IBM krijgt van Amerikaanse federale instanties voorlopig geen nieuwe orders toegewezen. De uitsluiting is het gevolg van een onderzoek naar voorkennis bij een openbare aanbesteding.
De uitsluiting van het computerconcern blijft gelden zolang het onderzoek naar een openbare aanbesteding van het Environmental Protection Agency (EPA) nog loopt, meldt Reuters. IBM wist deze aanbesteding in de wacht te slepen in 2006, toen de EPA van nieuwe systemen voorzien moest worden. Het computerconcern zou zich echter niet aan de spelregels hebben gehouden: er zou gebruik zijn gemaakt van vertrouwelijke informatie over het contract, die IBM via EPA-medewerkers in handen kreeg. De aanbesteding vertegenwoordigde een waarde van 80 miljoen dollar. Het openbaar ministerie heeft IBM en enkele van zijn medewerkers opgedragen om tekst en uitleg over de zaak te geven.

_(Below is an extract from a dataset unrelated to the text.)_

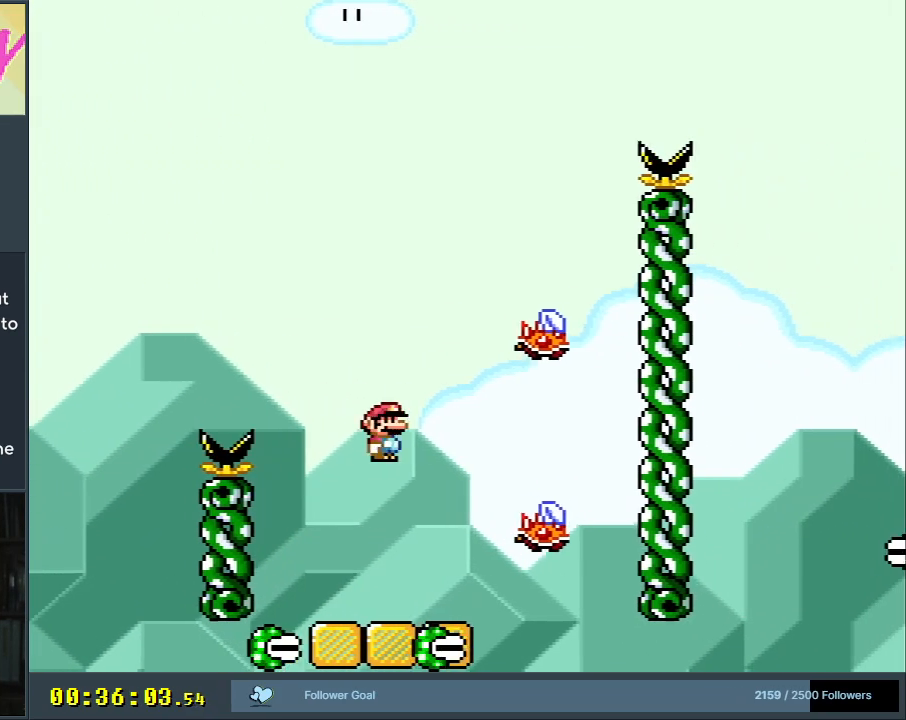
{"buttons": ["A", "X", "DPAD_LEFT"], "events": [[50, "A", "up"], [200, "A", "down"], [200, "DPAD_RIGHT", "up"], [333, "DPAD_LEFT", "down"]]}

De uitsluiting kan, afhankelijk van de voortgang van het onderzoek, een jaar gaan duren. IBM stelt dat de stop op overheidstenders geen invloed heeft op reeds lopende opdrachten. Het bedrijf haalde in 2007 voor 1,3 miljard dollar aan opdrachten voor de Amerikaanse overheid binnen, wat neerkomt op ongeveer een procent van de jaaromzet. IBM zegt toe aan het onderzoek te zullen meewerken, maar het wil tegelijkertijd stappen ondernemen om de duur van de boycot zo veel mogelijk te beperken.